# Solutions to Upload Old Pics & Negatives



## Derekh929 (Aug 28, 2011)

Ok i have approx 20k old 35mm pics and strips of negatives for them all, looked at cost to get them done for me and was going to be £2k for good quality dpi uploads, so onto next option Scanners looked at an epson £200 option but I'm worried it will take me forever.
Any recommendations on this would be great i think scanner with good programme to get them the best quality is what i want and do a batch each night to get them done, I m not sure if i will lose the plot trying to do all these


----------



## JoeyJoeJo (Jan 3, 2014)

I've had several dedicated neg scanners but currently using an Epsom V700 for some stuff from the family where the quality is very much secondary to the content so just ploughing through them. I have the scanner next to my desk and if I'm lucky I can do a 36 exp film in about an hour while I'm working.

The volume you have will take forever and what I've done for a couple of 2000+ project was use Scancafe who have offshore teams to process and the quality was very good and great value. Only thing is they only operate in the US despite planning a european operation a few years ago so I had to send my films to a friend in the US who helped me out.

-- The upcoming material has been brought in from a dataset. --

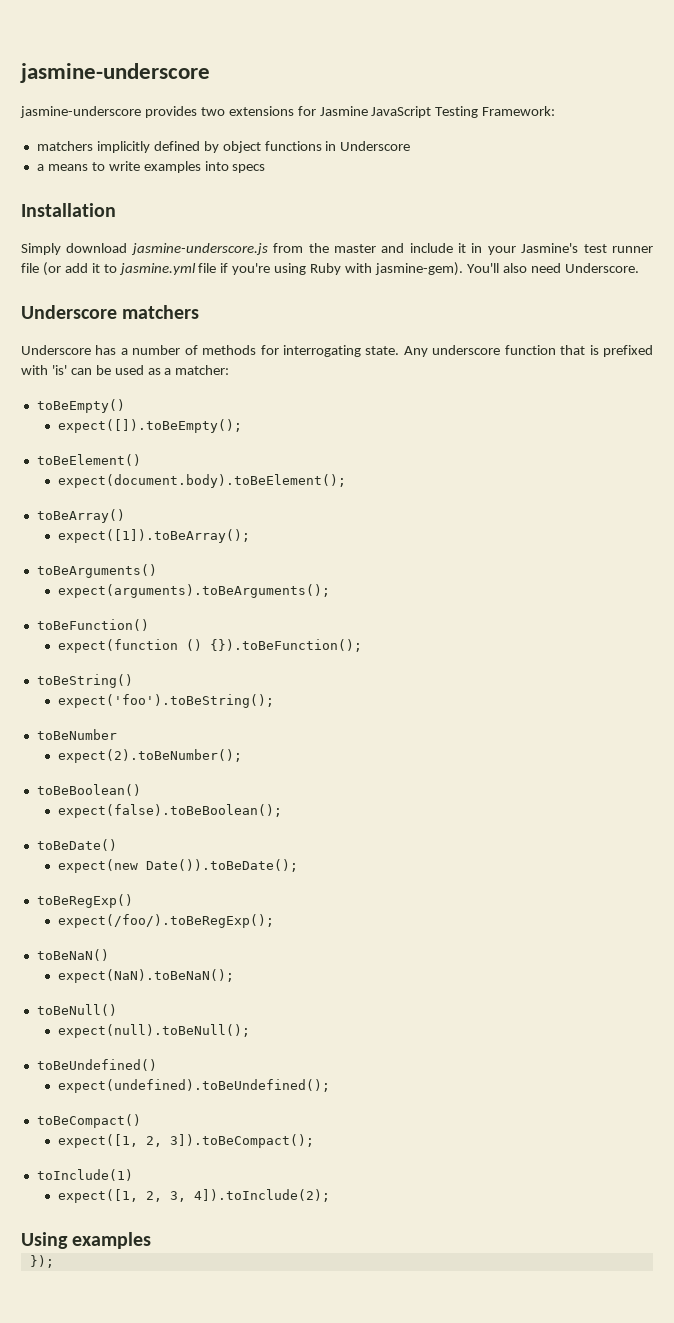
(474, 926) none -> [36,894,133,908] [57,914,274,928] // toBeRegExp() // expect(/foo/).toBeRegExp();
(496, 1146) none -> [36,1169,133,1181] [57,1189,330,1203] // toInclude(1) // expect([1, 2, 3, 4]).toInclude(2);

UK scanning people have always been prohibitively expensive, indicative of the time taken to remove, clean, mount scan, process, put back in sleeves etc.


----------



## Derekh929 (Aug 28, 2011)

JoeyJoeJo said:


> I've had several dedicated neg scanners but currently using an Epsom V700 for some stuff from the family where the quality is very much secondary to the content so just ploughing through them. I have the scanner next to my desk and if I'm lucky I can do a 36 exp film in about an hour while I'm working.
> 
> The volume you have will take forever and what I've done for a couple of 2000+ project was use Scancafe who have offshore teams to process and the quality was very good and great value. Only thing is they only operate in the US despite planning a european operation a few years ago so I had to send my films to a friend in the US who helped me out.
> 
> UK scanning people have always been prohibitively expensive, indicative of the time taken to remove, clean, mount scan, process, put back in sleeves etc.


Thank you for your info , yes uk costs very high but as you say labour time huge.
I think I need to sift through and take out the best ones out of the 36 exposures and get a decent scanner.
I have been looking at the epson ones, did you copy the negative strips or the pictures? And how much work have you after they are scanned on.
Thanks Derek


----------



## JoeyJoeJo (Jan 3, 2014)

Using V700 for film only, 35mm neg and slides, 110, med format and then fine tune in Adobe Lightroom but the actually need very little, just me being pedantic.
As long as the plate and negs are free of dust/lint, they are perfectly usable straight from the scanner.

Only complaint is that neg holder isn't that sturdy and some of the older films can curl a bit resulting in darker corners and very occasionally, Newton's rings.

PM me your email and I'll fire over a few samples in the week.


----------



## Derekh929 (Aug 28, 2011)

That's me got all the Hi8 videos onto the mac used this kit worked a treat, so onto the pictures know sorting through them all this weekend to see how many first and then think about getting the scanner:doublesho

https://www.video-2-pc.co.uk/mac/


----------